Shares of the psychedelic healthcare company Compass Pathways (NASDAQ:CMPS) sank by nearly 30% through Thursday's closing bell this week, according to data from S&P Global Market Intelligence. Last Tuesday, the company reported its 2021 third-quarter earnings results ahead of the opening bell.
But the real needle-mover for Compass this week was clearly the positive phase 2b trial results for its lead product candidate, COMP360, as a novel therapy for treatment-resistant depression (TRD). The company announced these highly anticipated trial results immediately before its Q3 earnings report Tuesday morning. COMP360 is a psilocybin-based treatment, which is administered in a guided session by a trained therapist. Psilocybin is the main hallucinogenic compound found in magic mushrooms.

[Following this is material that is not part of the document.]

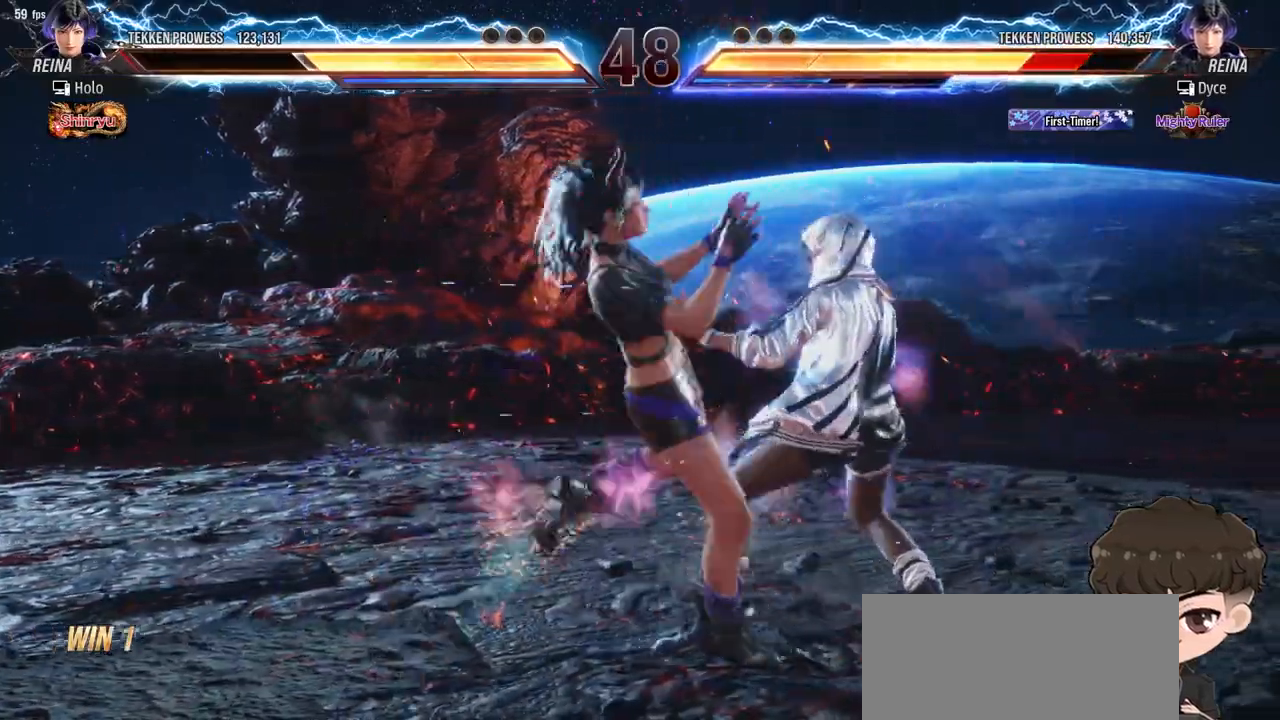
{"buttons": ["DPAD_RIGHT"], "events": []}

Even though the patient group receiving the highest dose of COMP360 reportedly exhibited highly significant reductions in TRD symptoms when pitted against the low-dose group, investors apparently weren't thrilled with either the drug's side effect profile or its durability. Specifically, patients in the high-dose group reportedly exhibited a higher frequency of treatment-emergent adverse events in the trial, compared to those receiving lower doses. What's more, the drug's clinical benefit among responders clearly waned at the 12-week mark, although a fair amount of patients did show a sustained response to treatment with COMP360 at this key benchmark.
Are investors overreacting to these trial results? The answer is maybe. TRD, by definition, means patients do not respond to pharmaceutical intervention. These mid-stage data, however, suggest that COMP360 might be one of the first viable pharmaceutical options for this patient group. Nonetheless, the company will still have to contend with an onerous regulatory pathway for COMP360 due to psilocybin's Schedule I status in the United States. This experimental drug may also have to compete in a jam-packed space by the time it gets through a phase 3 program and lands an OK from the Food and Drug Administration. COMP360's unusually difficult regulatory pathway, in fact, might be the reason this healthcare stock plunged this week.